A popular claim among religious theists is that atheists have no basis for morality — that religion and gods are needed for moral values. Usually they mean their religion and god, but sometimes they seem willing to accept any religion and any god. The truth is that neither religions nor gods are necessary for morality, ethics, or values. They can exist in a godless, secular context just fine, as demonstrated by all the godless atheists who lead moral lives every day.
Love and Good Will
Good will towards others is vital to morality for two reasons. First, genuinely moral acts must include a desire that others do well — it's not morality to grudgingly help someone you wish would curl up and die. It's also not morality to help someone due to inducements like threats or rewards. Second, an attitude of good will can encourage moral behavior without needing to be prodded and pushed. Good will thus functions as both a context and driving force behind moral behavior.
Reason
Some may not immediately recognize the importance of reason for morality, but it's arguably indispensable. Unless morality is simply obedience to memorized rules or flipping a coin, we have to be able to think clearly and coherently about our moral choices. We have to adequately reason our way through the various options and consequences in order to arrive at any decent conclusion. Without reason, then, we cannot hope to have a moral system or to behave morally.
Compassion and Empathy
Most people realize that empathy plays an important role when it comes to morality, but just how important it is may not be as well understood as it should be. Treating others with dignity does not require orders from any gods, but it does require that we be able to conceptualize how our actions affect others. This, in turn, requires an ability to empathize with others — an ability to be able to imagine what it's like to be them, even if only briefly.
Personal Autonomy
Without personal autonomy, morality is not possible. If we are simply robots following orders, then our actions can only be described as obedient or disobedient; mere obedience, however, cannot be morality. We need the ability to choose what to do and to choose the moral action. Autonomy is also important because we are not treating others morally if we prevent them from enjoying the same level of autonomy which we require for ourselves.
Pleasure
In Western religions, at least, pleasure and morality are often diametrically opposed. This opposition is not necessary in secular, godless morality — on the contrary, seeking to generally increase the ability of people to experience pleasure is often important in godless morality. This is because without any belief in an afterlife, it follows that this life is all we have and so we must make the most of it while we can. If we can't enjoy being alive, what's the point of living?
Justice and Mercy
Justice means ensuring that people receive what they deserve — that a criminal receives the appropriate punishment, for example. Mercy is a countervailing principle which promotes being less harsh than one is entitled to be. Balancing the two is key for dealing with people morally. A lack of justice is wrong, but a lack of mercy can be just as wrong. None of this requires any gods for guidance; on the contrary, it's common for stories of gods to depict them as failing to find balance here.
Honesty
Honesty is important because truth is important; truth is important because an inaccurate picture of reality cannot reliably help us to survive and understand. We need accurate information about what is going on and a reliable method for evaluating that information if we are to achieve anything. False information will hinder or ruin us. There can be no morality without honesty, but there can be honesty without gods. If there are no gods, then dismissing them is the only honest thing to do.
Altruism
Some deny that altruism even exists, but whatever label we give it, the act of sacrificing something for the sake of others is common to all cultures and all social species. You don't need gods or religion to tell you that if you value others, sometimes what they need must take precedence over what you need (or just think you need). A society without self-sacrifice would be a society without love, justice, mercy, empathy, or compassion.

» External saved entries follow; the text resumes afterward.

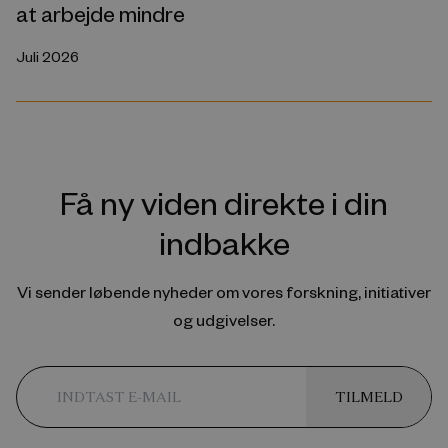
at arbejde mindre
Juli 2026
Få ny viden direkte i din
indbakke
Vi sender løbende nyheder om vores forskning, initiativer
og udgivelser.
TILMELD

Moral Values Without Gods or Religion
I can almost hear religious believers asking "What's the basis for being moral in the first place? What reason is there to care about behaving morally at all?" Some believers imagine themselves clever for asking this, certain that it cannot be answered. It's only the cleverness of a teenage solipsist who thinks he has stumbled on a way to refute every argument or belief by adopting extreme skepticism. The problem with this question is that it presumes that morality is something that can be separated from human society and consciousness and independently grounded, justified, or explained. It's like removing a person's liver and demanding an explanation for why it — and it alone — exists while ignoring the body they've left bleeding out on the ground.
Morality is as integral to human society as a person's major organs are integral to the human body: although the functions of each can be discussed independently, explanations for each can only occur in the context of the entire system. Religious believers who see morality exclusively in terms of their god and religion are as unable to recognize this as someone who imagines that humans acquire a liver through a process other than through the natural growth that lies behind every other organ.
So how do we answer the above question in the context of human society? First, there are two questions here: why behave morally in some particular set of circumstances, and why behave morally in general, even if not in every case? Second, religious morality which is ultimately based on the commands of a god cannot answer these questions because "God says so" and "You'll go to hell otherwise" don't work.
There is insufficient space here for a detailed discussion, but the simplest explanation for morality in human society is the fact that human social groups need predictable rules and behavior to function. As social animals, we can no more exist without morality than we can without our livers. Everything else is just details.